*** Data for processing ***
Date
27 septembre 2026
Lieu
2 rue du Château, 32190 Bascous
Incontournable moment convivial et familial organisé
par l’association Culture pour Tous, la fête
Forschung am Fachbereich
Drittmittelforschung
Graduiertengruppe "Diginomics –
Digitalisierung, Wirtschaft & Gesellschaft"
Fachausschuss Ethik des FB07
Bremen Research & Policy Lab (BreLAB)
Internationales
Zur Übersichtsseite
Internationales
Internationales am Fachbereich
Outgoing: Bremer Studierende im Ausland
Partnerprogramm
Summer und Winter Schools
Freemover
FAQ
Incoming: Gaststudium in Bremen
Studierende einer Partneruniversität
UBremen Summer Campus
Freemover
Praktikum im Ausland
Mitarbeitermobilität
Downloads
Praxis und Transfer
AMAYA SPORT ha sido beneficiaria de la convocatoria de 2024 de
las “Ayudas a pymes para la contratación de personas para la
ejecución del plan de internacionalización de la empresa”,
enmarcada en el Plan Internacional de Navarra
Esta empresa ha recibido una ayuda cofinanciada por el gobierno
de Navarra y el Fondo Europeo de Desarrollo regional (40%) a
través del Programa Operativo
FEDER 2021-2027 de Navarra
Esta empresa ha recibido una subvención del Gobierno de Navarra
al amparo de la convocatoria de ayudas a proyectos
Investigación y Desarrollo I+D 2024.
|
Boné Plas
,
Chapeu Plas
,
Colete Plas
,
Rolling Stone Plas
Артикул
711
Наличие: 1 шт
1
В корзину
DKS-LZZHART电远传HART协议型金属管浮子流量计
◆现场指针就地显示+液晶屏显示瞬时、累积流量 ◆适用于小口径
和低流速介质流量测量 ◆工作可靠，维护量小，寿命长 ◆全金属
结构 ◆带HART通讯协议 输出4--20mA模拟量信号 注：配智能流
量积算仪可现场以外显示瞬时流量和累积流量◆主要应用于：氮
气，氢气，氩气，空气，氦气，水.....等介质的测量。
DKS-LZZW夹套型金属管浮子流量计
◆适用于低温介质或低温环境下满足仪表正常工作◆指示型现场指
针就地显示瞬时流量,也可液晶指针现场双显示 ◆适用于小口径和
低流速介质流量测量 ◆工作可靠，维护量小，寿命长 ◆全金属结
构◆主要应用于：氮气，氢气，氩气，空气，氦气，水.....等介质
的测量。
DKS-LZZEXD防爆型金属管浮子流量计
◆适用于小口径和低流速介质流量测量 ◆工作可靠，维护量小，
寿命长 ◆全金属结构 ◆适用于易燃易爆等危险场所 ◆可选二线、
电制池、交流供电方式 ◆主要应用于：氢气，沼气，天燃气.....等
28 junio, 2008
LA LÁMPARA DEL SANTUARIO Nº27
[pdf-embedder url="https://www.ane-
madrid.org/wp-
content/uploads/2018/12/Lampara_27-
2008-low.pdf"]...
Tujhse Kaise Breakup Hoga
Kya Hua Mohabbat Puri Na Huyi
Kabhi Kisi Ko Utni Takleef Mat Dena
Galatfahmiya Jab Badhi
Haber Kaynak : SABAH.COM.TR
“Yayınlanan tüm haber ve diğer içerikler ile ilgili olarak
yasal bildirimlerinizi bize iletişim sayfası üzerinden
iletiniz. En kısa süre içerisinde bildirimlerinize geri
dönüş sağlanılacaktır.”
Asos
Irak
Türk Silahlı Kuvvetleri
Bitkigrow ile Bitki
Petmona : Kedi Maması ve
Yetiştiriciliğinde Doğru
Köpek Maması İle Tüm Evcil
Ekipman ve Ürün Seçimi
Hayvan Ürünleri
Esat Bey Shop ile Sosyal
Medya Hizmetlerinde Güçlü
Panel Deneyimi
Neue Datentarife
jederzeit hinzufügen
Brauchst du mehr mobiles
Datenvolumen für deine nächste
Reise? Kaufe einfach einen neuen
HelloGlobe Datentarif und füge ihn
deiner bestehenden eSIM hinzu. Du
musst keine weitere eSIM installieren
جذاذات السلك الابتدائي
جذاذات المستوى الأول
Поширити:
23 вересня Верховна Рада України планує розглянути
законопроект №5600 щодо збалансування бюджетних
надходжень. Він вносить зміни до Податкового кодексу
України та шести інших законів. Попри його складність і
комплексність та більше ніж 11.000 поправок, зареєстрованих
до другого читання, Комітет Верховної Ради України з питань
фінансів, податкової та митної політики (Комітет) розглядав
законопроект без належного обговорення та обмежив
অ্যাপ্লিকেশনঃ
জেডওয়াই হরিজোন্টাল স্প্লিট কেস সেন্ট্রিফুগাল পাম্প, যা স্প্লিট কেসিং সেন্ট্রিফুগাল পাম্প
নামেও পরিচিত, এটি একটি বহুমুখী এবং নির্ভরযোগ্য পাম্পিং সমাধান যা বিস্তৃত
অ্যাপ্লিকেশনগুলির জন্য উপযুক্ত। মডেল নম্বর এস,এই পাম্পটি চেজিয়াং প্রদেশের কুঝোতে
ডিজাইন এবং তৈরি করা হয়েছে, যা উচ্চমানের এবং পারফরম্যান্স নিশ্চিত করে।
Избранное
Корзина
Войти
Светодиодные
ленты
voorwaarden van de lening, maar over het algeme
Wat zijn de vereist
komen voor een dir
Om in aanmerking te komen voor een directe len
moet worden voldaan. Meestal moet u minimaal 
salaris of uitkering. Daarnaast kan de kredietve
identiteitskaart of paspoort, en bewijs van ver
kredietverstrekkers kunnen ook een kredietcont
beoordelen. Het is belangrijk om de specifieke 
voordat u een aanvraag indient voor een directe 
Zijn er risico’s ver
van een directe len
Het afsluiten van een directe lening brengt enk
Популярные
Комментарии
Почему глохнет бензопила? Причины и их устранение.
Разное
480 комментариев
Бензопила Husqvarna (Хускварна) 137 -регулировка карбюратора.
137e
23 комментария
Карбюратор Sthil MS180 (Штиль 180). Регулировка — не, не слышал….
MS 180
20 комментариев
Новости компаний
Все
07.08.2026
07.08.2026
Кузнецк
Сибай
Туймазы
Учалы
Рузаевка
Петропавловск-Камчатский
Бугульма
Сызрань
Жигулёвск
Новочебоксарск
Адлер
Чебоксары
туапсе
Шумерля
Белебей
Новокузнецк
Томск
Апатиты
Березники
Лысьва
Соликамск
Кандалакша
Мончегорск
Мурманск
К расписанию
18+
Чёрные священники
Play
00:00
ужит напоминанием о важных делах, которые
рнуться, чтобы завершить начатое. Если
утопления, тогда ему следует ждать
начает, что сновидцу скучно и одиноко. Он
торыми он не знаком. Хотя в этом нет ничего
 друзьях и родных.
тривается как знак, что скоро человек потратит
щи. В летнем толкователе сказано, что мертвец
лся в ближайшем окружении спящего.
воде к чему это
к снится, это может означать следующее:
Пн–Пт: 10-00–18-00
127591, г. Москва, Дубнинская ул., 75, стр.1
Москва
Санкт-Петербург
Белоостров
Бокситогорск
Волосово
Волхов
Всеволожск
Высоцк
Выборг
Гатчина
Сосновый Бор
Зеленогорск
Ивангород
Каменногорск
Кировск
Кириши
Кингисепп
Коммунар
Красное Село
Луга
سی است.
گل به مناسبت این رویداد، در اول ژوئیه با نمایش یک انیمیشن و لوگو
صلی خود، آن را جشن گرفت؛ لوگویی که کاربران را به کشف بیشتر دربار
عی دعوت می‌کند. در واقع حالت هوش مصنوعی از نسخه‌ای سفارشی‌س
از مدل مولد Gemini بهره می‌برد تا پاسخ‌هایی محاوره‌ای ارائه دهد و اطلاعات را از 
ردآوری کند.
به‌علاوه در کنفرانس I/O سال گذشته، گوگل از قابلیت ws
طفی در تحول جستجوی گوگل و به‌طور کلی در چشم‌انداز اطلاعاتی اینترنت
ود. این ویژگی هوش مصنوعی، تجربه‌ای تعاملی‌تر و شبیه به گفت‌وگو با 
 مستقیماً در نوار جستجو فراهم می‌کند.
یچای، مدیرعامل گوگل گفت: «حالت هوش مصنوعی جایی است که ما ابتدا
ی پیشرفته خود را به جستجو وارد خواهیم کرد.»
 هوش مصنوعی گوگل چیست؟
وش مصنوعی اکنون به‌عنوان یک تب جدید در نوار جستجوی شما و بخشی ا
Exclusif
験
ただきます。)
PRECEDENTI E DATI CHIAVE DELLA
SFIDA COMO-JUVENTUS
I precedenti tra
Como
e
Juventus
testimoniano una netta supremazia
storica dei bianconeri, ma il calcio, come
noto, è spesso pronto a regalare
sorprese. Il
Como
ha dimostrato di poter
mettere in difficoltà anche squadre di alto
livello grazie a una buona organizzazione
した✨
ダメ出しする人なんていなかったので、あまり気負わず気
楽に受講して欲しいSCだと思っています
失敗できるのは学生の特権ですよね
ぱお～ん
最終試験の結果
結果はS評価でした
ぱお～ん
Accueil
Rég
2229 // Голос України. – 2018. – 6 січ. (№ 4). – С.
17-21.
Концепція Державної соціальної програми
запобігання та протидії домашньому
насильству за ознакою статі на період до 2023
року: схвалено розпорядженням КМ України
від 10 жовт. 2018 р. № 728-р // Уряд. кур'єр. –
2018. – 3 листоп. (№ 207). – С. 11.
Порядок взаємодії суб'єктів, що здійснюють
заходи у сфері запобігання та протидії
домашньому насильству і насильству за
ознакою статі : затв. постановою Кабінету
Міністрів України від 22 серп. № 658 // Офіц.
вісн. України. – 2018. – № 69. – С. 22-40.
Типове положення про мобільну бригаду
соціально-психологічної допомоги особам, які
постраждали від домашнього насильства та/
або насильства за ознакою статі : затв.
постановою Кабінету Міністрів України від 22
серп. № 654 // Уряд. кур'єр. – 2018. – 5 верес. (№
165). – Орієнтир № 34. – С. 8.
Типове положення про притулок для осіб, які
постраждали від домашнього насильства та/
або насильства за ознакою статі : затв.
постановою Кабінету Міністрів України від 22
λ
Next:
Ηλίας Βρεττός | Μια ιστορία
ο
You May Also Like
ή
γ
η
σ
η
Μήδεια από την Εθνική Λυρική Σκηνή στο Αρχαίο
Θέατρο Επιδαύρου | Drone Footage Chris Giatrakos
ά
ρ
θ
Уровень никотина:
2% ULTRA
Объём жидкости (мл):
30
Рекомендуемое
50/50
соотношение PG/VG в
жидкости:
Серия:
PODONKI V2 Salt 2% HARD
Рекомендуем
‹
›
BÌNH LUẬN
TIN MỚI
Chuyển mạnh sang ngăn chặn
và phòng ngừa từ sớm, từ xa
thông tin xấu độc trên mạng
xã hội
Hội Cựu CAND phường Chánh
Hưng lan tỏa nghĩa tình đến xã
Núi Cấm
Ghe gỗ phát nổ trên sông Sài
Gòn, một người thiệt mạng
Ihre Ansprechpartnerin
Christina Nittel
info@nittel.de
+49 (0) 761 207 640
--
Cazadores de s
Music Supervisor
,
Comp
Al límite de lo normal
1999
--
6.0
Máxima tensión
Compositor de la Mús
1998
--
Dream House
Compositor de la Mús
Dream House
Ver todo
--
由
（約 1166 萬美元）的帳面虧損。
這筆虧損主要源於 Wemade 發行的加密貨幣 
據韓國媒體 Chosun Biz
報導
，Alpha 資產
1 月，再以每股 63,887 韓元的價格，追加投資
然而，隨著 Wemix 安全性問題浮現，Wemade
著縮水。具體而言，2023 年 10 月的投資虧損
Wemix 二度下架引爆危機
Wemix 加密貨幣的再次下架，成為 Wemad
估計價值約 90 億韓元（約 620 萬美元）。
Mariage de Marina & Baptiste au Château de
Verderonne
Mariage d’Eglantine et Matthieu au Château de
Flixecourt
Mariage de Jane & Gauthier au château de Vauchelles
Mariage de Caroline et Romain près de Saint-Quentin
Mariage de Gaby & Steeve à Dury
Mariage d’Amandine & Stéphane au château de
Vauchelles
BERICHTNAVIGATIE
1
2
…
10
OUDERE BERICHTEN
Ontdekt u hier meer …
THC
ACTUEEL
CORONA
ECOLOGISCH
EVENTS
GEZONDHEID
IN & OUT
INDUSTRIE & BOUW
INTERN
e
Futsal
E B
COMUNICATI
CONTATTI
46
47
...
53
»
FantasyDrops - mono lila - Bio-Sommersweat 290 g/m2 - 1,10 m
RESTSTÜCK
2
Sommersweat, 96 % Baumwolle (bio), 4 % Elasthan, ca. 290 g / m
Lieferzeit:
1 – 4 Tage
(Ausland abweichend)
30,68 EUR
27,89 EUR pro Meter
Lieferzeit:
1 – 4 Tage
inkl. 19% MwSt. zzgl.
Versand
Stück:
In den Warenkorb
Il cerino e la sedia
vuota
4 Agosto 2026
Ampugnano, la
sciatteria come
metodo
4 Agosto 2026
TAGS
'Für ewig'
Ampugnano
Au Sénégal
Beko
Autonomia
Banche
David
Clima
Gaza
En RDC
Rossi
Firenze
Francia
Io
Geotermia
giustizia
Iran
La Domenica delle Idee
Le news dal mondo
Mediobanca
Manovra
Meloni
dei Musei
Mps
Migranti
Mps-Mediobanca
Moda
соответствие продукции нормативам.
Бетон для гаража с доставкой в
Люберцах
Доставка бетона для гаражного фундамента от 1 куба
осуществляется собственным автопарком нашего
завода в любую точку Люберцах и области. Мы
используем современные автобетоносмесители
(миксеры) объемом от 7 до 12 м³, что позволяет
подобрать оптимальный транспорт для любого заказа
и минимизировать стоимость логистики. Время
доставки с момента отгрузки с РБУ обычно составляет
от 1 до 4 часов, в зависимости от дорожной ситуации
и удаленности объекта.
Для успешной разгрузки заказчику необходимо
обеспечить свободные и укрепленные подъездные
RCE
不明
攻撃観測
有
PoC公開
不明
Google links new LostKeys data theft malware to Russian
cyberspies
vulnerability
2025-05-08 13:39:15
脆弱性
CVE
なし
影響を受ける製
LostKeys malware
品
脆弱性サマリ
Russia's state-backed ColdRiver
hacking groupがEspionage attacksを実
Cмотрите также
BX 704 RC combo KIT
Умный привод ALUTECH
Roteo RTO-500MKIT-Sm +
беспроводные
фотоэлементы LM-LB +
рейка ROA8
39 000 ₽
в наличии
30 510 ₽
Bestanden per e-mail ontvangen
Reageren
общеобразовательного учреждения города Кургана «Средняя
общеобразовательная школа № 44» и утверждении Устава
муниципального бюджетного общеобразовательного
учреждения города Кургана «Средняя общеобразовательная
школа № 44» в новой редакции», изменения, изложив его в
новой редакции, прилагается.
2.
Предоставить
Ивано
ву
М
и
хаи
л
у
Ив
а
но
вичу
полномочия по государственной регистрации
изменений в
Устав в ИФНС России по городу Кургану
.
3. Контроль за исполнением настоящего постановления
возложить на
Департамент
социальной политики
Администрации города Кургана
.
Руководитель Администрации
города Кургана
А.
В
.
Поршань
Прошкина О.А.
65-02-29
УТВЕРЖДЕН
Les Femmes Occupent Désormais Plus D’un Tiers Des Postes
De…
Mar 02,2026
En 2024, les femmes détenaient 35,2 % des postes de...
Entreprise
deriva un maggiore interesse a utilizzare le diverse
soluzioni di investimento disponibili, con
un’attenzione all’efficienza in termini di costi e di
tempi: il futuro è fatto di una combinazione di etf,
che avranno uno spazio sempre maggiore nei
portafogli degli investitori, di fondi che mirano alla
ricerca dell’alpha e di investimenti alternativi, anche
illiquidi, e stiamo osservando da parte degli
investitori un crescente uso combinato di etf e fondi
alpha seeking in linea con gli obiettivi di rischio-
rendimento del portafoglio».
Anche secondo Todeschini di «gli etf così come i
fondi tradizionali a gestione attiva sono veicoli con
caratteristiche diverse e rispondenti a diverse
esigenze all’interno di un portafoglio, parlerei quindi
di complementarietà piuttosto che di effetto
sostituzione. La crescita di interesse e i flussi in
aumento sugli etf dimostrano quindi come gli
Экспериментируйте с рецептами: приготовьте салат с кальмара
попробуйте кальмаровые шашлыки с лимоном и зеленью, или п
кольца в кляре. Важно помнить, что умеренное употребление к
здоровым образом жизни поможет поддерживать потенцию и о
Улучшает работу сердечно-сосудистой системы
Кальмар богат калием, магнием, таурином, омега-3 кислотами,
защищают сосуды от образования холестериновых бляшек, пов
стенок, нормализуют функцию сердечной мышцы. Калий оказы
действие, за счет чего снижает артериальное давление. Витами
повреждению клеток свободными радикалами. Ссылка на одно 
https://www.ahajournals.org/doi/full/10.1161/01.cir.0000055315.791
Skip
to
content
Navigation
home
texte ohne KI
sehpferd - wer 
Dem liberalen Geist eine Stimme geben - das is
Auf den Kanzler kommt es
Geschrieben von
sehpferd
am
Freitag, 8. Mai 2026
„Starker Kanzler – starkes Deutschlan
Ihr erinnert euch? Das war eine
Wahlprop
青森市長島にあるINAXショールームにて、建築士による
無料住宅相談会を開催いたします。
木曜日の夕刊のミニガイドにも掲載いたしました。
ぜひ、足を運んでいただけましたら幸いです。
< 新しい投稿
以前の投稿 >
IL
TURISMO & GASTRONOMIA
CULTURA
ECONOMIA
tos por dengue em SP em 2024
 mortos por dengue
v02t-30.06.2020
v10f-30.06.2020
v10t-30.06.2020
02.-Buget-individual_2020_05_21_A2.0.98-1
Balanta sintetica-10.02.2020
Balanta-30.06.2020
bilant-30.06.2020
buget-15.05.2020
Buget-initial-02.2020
*** End of Data for processing ***
Work instructions
Your answer should consist of the lines from the line with "Доставка бетона для" to the line with "подобрать оптимальный транспорт" above, repeated exactly, both ends included.

Solution to this exercise
Доставка бетона для гаражного фундамента от 1 куба
осуществляется собственным автопарком нашего
завода в любую точку Люберцах и области. Мы
используем современные автобетоносмесители
(миксеры) объемом от 7 до 12 м³, что позволяет
подобрать оптимальный транспорт для любого заказа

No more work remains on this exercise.